Keeping body straight and rigid, shoulders back, and head up, unbend the knee, and slowly lower body towards the floor, as shown in the centre picture. Lower until body is roughly parallel to the floor (or until you run out of cable, as I do just above parallel), as in the picture on the right. Then, still keeping body rigid (don’t give in to the temptation to bend at the hips!), contract the hamstrings and bend at the knee to pull your body upright. Your ascent should look just like your descent, as shown in the centre picture.

These will feel (and look) weird the first time you try them. But with practice, you’ll get the hang of them. I now have them as a semi-permanent fixture in my routine. My goal is to do one bodyweight ham curl without a face plant!


  1. Lori S. says:

    February 25th, 2010at 4:33 pm(#)

    I appreciate your articles and am finding some great helps and ideas at this. I’m 50 and am just beginning to do a weight lifting type program and in doing hamstring curls on the machine in my gym, which is more in a kneeling type of a position, I notice that my calves become almost in a charlie horse by the time I’ve done 10 or so of these with 20 pounds… I have pretty strong legs although I do have some issues with some joints and such being a little stiff. I will practice the squats that you talk about to help with some of the areas that I felt I needed to do these for; but am I doing these wrong, or is this calves thing fairly normal for this excercise?
    Thanks for your information!

  2. Mistress Krista says:

    February 25th, 2010at 5:30 pm(#)

    Lori: Normal. :) The calf muscle (gastrocnemius) attaches above the back of the knee, so it’s involved.

  3. Danny says:

    February 26th, 2010at 6:20 am(#)

    Hi Krista,

    As I said on the deadlift page, I’ve a couple of comments on hamstring curls.

    First, you’re spot on in your first paragraph. Squats and SL deadlifts/good mornings address hip flexion perfectly. However, your second paragraph isn’t quite correct…

    Isolating and training knee flexion is actually completely counterproductive for sports. Not only does the hamstring curl put a lot of stress on the knee (and for that reason alone should be avoided) but also:

    1. It’s completely non-functional in that there’s no situation where knee flexion happens in isolation of hip flexion, thus the glutes and the hams must be trained to fire together, and you must train compound movements. Even in fast sprinting, the primary movement is in the hip. And cycling too, it all happens from the hip – no part of the pedal cycle has a pure knee flexion component.

    2. Hamstring curls fail to address the root cause of hamstring injuries, in running and kicking sports in particular. Which is: the hamstring strain happens when the muscle is fully stretched (e.g. at the end of a kick, and the extreme forward point of the stride, where the hamstring acts as a brake on the shin). Thus, the hamstring should be trained hardest at full stretch, which the curl never does. And which exercise does this best? Yup, the SL deadlift!

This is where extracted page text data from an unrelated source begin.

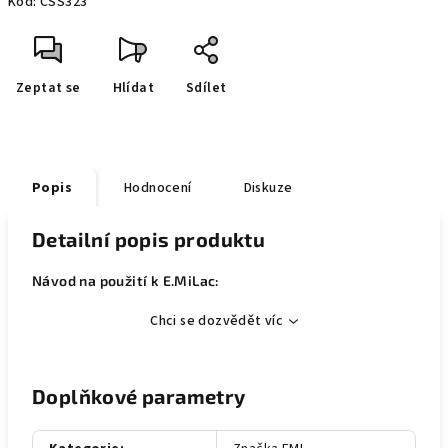
Kód:
CSS323
Zeptat se
Hlídat
Sdílet
Popis
Hodnocení
Diskuze
Detailní popis produktu
Návod na použití k E.MiLac:
Chci se dozvědět víc
Doplňkové parametry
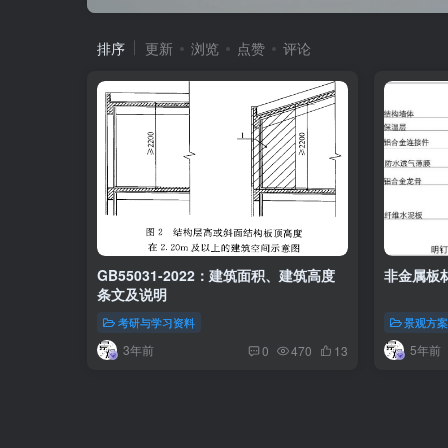
排序
更新
浏览
点赞
评论
GB55031-2022：建筑面积、建筑高度
非金属板
条文及说明
考研与学习资料
景观方
3年前
5年前
0
470
13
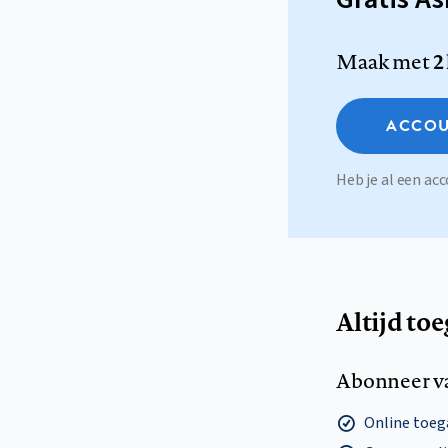
Maak met
2
ACCOU
Heb je al een a
Altijd to
Abonneer v
Online toega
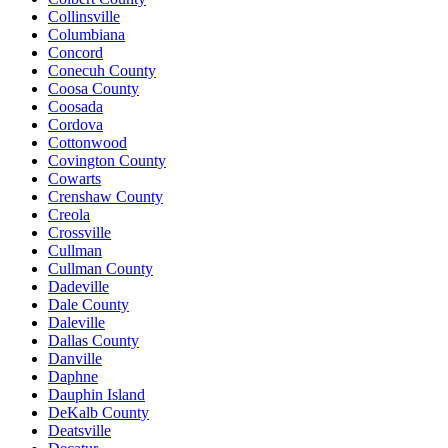
Collinsville
Columbiana
Concord
Conecuh County
Coosa County
Coosada
Cordova
Cottonwood
Covington County
Cowarts
Crenshaw County
Creola
Crossville
Cullman
Cullman County
Dadeville
Dale County
Daleville
Dallas County
Danville
Daphne
Dauphin Island
DeKalb County
Deatsville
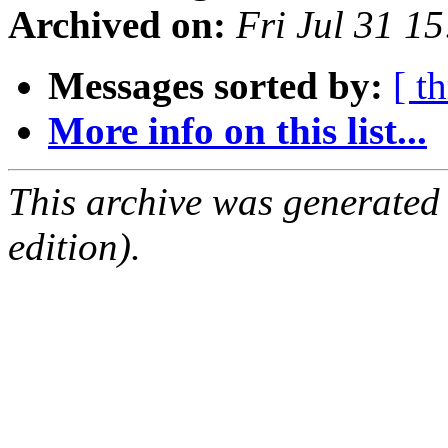
Archived on:
Fri Jul 31 1
Messages sorted by:
[ t
More info on this list...
This archive was generated
edition).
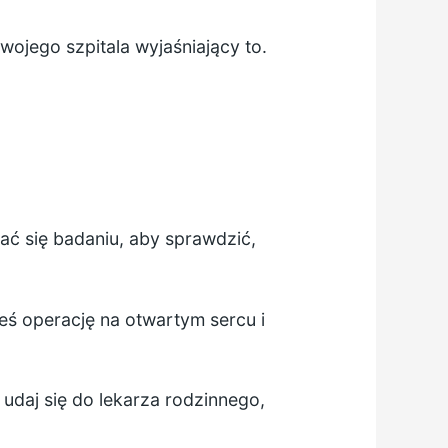
swojego szpitala wyjaśniający to.
ać się badaniu, aby sprawdzić,
łeś operację na otwartym sercu i
udaj się do lekarza rodzinnego,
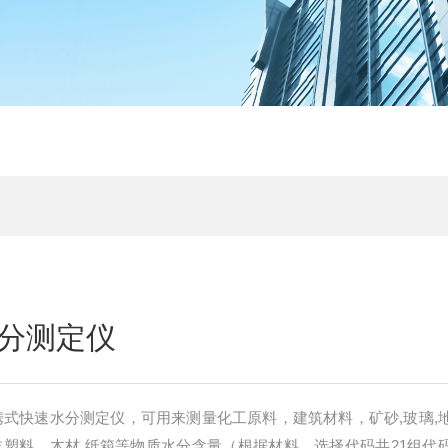
分测定仪
便携式快速水分测定仪，可用来测量化工原料，建筑材料，矿砂,玻璃,
沫塑料，木材,纸箱等物质水分含量（根据材料，选择代码共21组代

    That said, the negatives (a.k.a. nordic curl) are actually not bad (and a fun exercise!), because you’re training the muscle primarily in the eccentric phase, and putting more load on as it’s lengthening, while keeping the load light when the knee is fully flexed. They’re easy to do without equipment – all you need is a willing partner to hold your ankles. If you can’t hold it all the way down, no worries (you’re still getting a lot of the eccentric benefit), adopt a press up position and (hopefully!) avoid the face plant, then pick yourself up whichever way, and try again!

  4. Mistress Krista says:

    February 26th, 2010at 7:33 am(#)

    Danny: Actually there is a sport that involves knee flexion without hip extension: grappling. Many submissions and control positions depend on initiating a strong knee flexion while in hip flexion.

    I don’t use machines like this in training my clients, but since folks starting out may do these exercises, I include them on the site so that they know how to do them properly.